> _ASSIGNMENT_
Would you return, word for word, the lines running from the one with "fx_px: 2787" to the final line of the listing below, pictures omitted?

> _RECORDS PROVIDED_
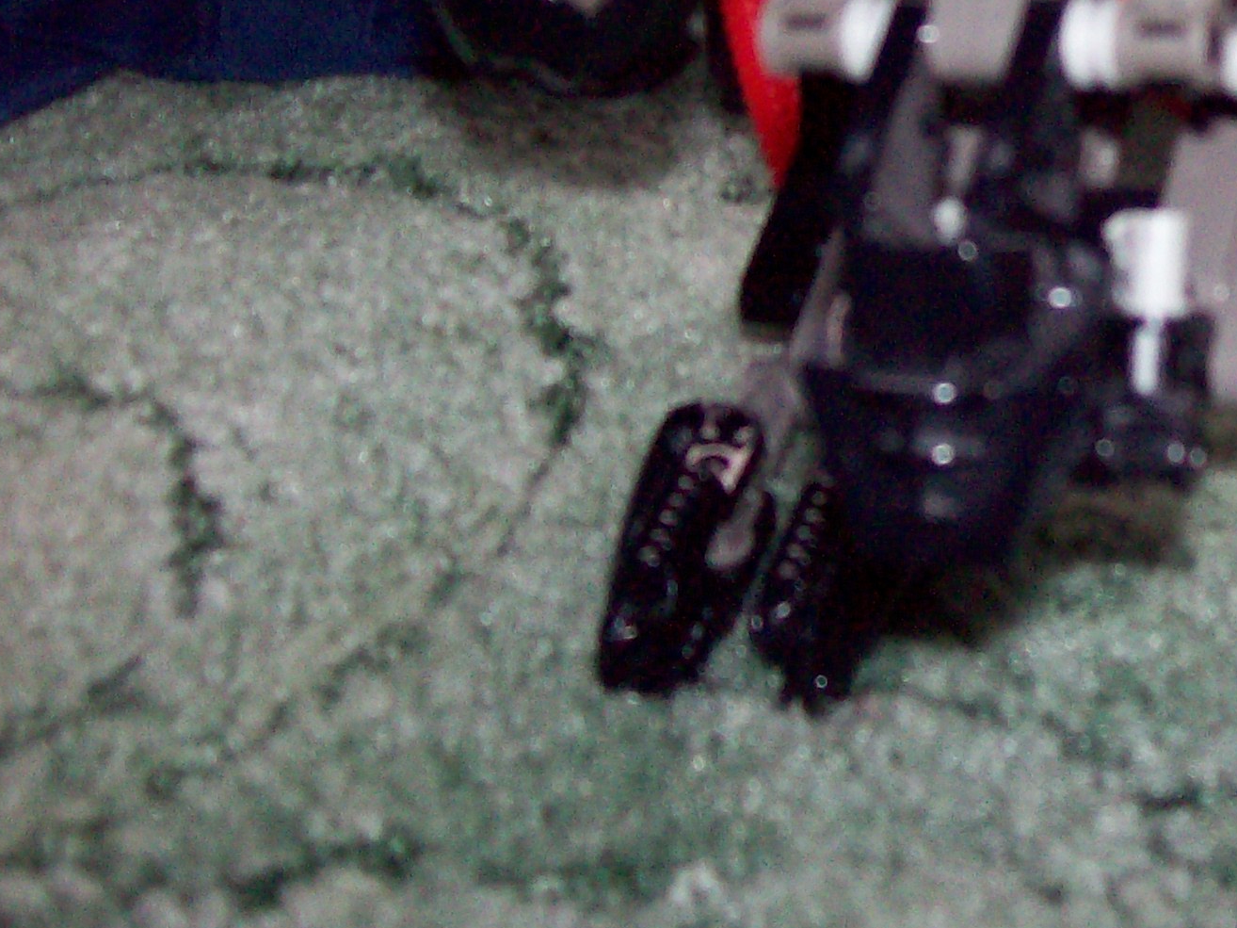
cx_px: 1250
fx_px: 2787
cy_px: 154
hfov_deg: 23.9
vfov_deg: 18.7
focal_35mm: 78
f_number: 2.7
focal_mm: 6
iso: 140
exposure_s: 1/64
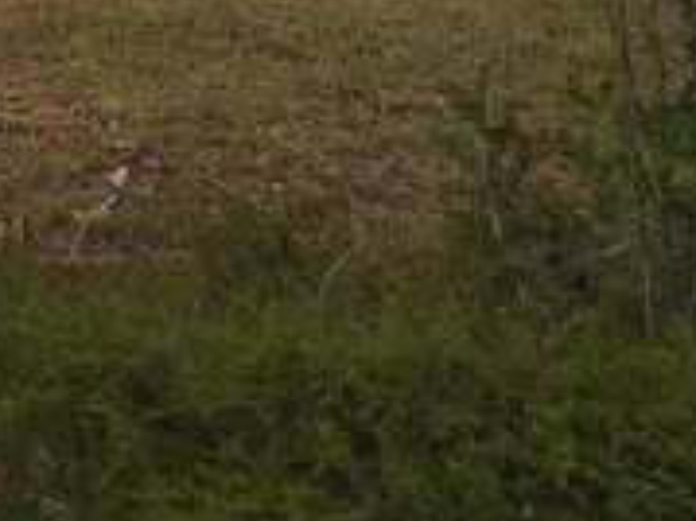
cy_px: -342
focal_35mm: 87
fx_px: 1748
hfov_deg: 20.4
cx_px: -226
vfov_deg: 15.2
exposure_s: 1/760
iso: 40
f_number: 1.9
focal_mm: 3.6
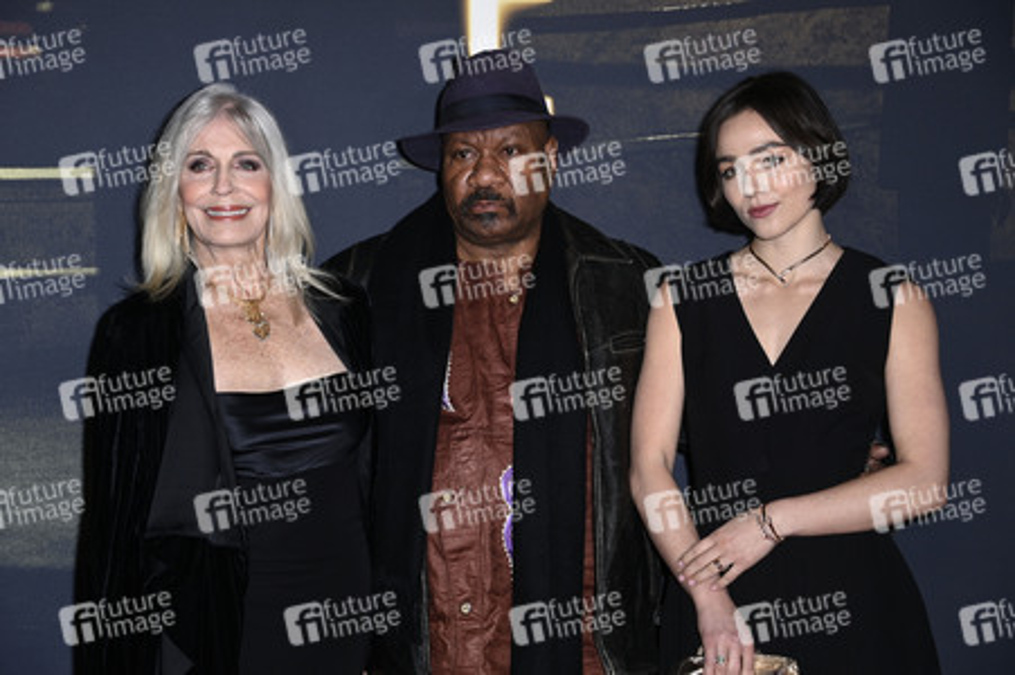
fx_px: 2395
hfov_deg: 23.9
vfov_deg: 16.0
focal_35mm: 85
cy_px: 338
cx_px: 508
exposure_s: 1/200
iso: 640
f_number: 5.6
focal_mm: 85
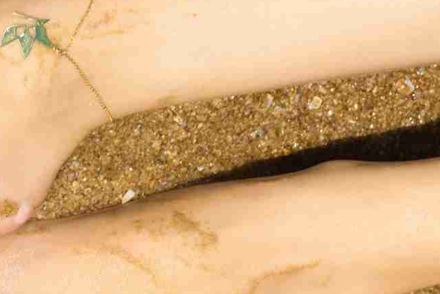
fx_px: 2384
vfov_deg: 7.0
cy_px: 313
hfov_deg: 10.5
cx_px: -5
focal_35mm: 195
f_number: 16
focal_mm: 70
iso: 125
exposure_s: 1/125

> _THE ANSWER_
fx_px: 2787
cy_px: 154
hfov_deg: 23.9
vfov_deg: 18.7
focal_35mm: 78
f_number: 2.7
focal_mm: 6
iso: 140
exposure_s: 1/64
cy_px: -342
focal_35mm: 87
fx_px: 1748
hfov_deg: 20.4
cx_px: -226
vfov_deg: 15.2
exposure_s: 1/760
iso: 40
f_number: 1.9
focal_mm: 3.6
fx_px: 2395
hfov_deg: 23.9
vfov_deg: 16.0
focal_35mm: 85
cy_px: 338
cx_px: 508
exposure_s: 1/200
iso: 640
f_number: 5.6
focal_mm: 85
fx_px: 2384
vfov_deg: 7.0
cy_px: 313
hfov_deg: 10.5
cx_px: -5
focal_35mm: 195
f_number: 16
focal_mm: 70
iso: 125
exposure_s: 1/125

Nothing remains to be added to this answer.